Think you’re mad about the Flint water crisis? Have a seat and take a deep breath.

Crain’s Automotive News ran a story on Sunday revealing that a Flint General Motors plant has avoided using the city’s corrosive water since December of 2014. It turns out that Flint’s water was corroding GM’s metal parts.

“The water was rusting the [engine] blocks,” said Dan Reyes, president of UAW Local 599. The Local represents the nearly 900 workers in the GM engine plant. It was not lead but the high levels of chloride—used to purify the filthy water of the Flint River—that was harming the metal. After trying costly remediation processes, such as reverse osmosis, GM took advantage of the plant’s proximity to Flint Township to tap into that community’s water source. Flint Township receives its water from Detroit, which processes water taken from Lake Huron. Because the engine plant had been within the Township’s border until the 1970’s, the infrastructure was already in place to draw on the alternative water source.

GM’s Flint workers, though, saw the effect the water was having on the engine blocks and grew even more concerned about the city’s water.  The city changed its source of water to the Flint River in April, 2014, as a cost-saving measure.

Here is an excerpt from the Automotive News article: “It was then that GM began working through the bureaucratic red tape of extricating itself from its Flint water contract…” Consider that. Much of the “bureaucratic red tape” would have been the property of the City of Flint. So at least as early as December 2014, the city knew that its water—the water that its residents had been complaining about—was so corrosive that GM was petitioning to uncouple itself from the system.

One could argue that GM had a moral responsibility to alert the city’s residents about the nature of the water they were drinking. It would have been the neighborly thing to do. But then, looking at the Flint River, the abandoned factories and decimated neighborhoods, you get an idea of what kind of neighbor GM has been. But once again, a moral and legal responsibility rested with the city and the State of Michigan to protect Flint’s residents. This story provides one more smoking gun in the case against Governor Rick Snyder, Emergency Manager Darnell Earley and all the functionaries beneath them who ignored and covered up the crisis.

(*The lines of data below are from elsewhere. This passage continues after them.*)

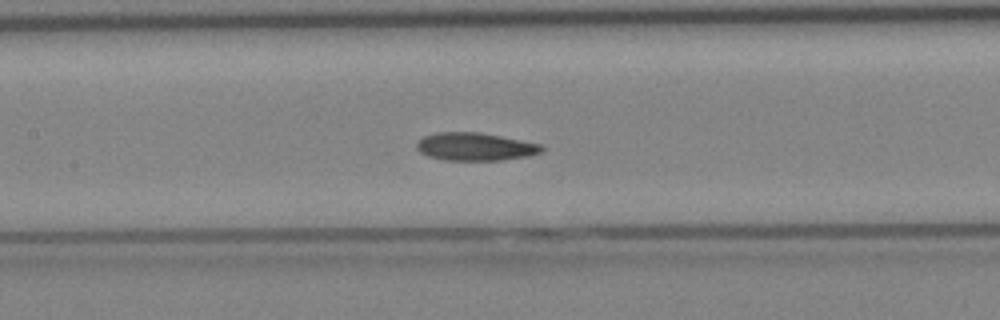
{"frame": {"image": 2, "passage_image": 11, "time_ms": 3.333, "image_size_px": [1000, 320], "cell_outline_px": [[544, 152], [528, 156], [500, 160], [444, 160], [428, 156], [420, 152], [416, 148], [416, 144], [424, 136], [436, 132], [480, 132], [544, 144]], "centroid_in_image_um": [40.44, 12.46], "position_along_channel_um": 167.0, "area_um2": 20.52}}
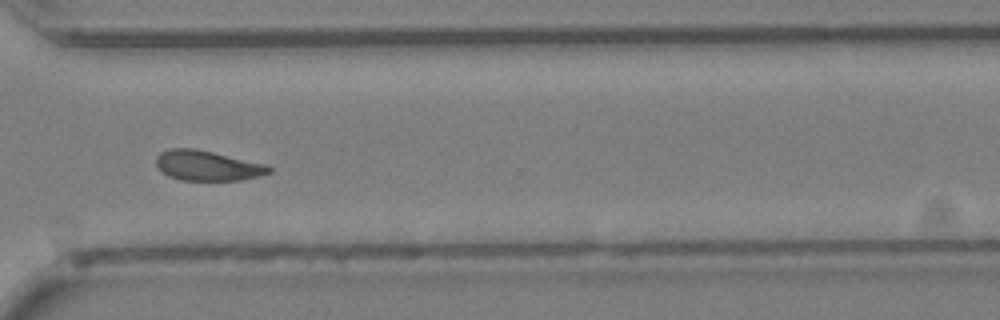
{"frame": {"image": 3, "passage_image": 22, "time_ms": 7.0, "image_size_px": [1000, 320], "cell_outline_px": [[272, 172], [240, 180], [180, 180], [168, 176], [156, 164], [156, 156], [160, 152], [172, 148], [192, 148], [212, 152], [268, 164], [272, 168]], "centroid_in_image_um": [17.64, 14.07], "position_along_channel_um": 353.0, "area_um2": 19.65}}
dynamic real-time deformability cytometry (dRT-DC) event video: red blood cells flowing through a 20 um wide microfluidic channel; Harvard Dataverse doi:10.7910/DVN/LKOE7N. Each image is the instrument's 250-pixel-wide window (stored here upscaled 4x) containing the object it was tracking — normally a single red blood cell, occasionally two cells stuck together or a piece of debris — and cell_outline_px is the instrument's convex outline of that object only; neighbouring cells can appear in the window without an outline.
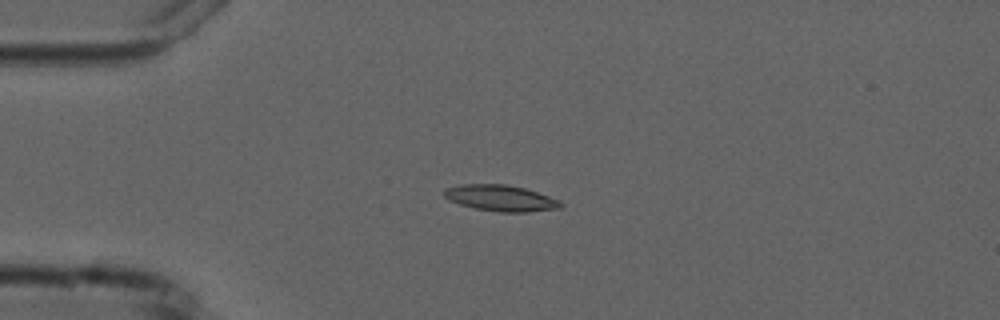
{"species": "common noctule bat (a hibernating species)", "species_latin": "Nyctalus noctula", "temperature_condition": "cold", "stored_images_in_passage": 6, "camera_frame_rate_fps": 3000, "um_per_image_px": 0.085, "animal": {"sex": "male", "forearm_length_mm": 52.5}, "frame": {"image": 1, "passage_image": 4, "time_ms": 3.333, "image_size_px": [1000, 320], "cell_outline_px": [[564, 204], [560, 208], [528, 212], [496, 212], [476, 208], [460, 204], [448, 200], [444, 196], [444, 188], [460, 184], [504, 184], [524, 188], [560, 200]], "centroid_in_image_um": [42.54, 16.84], "position_along_channel_um": 42.5, "area_um2": 17.74}}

If it is hard for us to fathom how a human being could so coldly dismiss the health and safety of a city of 100,000, we might recall the words of Lord Acton about the corrupting tendency of power. Like chemically polluted water, power gets into a system and corrodes what it touches. No remediation can save such a system. Only by changing to a system that does not draw upon the waters of personal power can we hope to establish an actually humane society.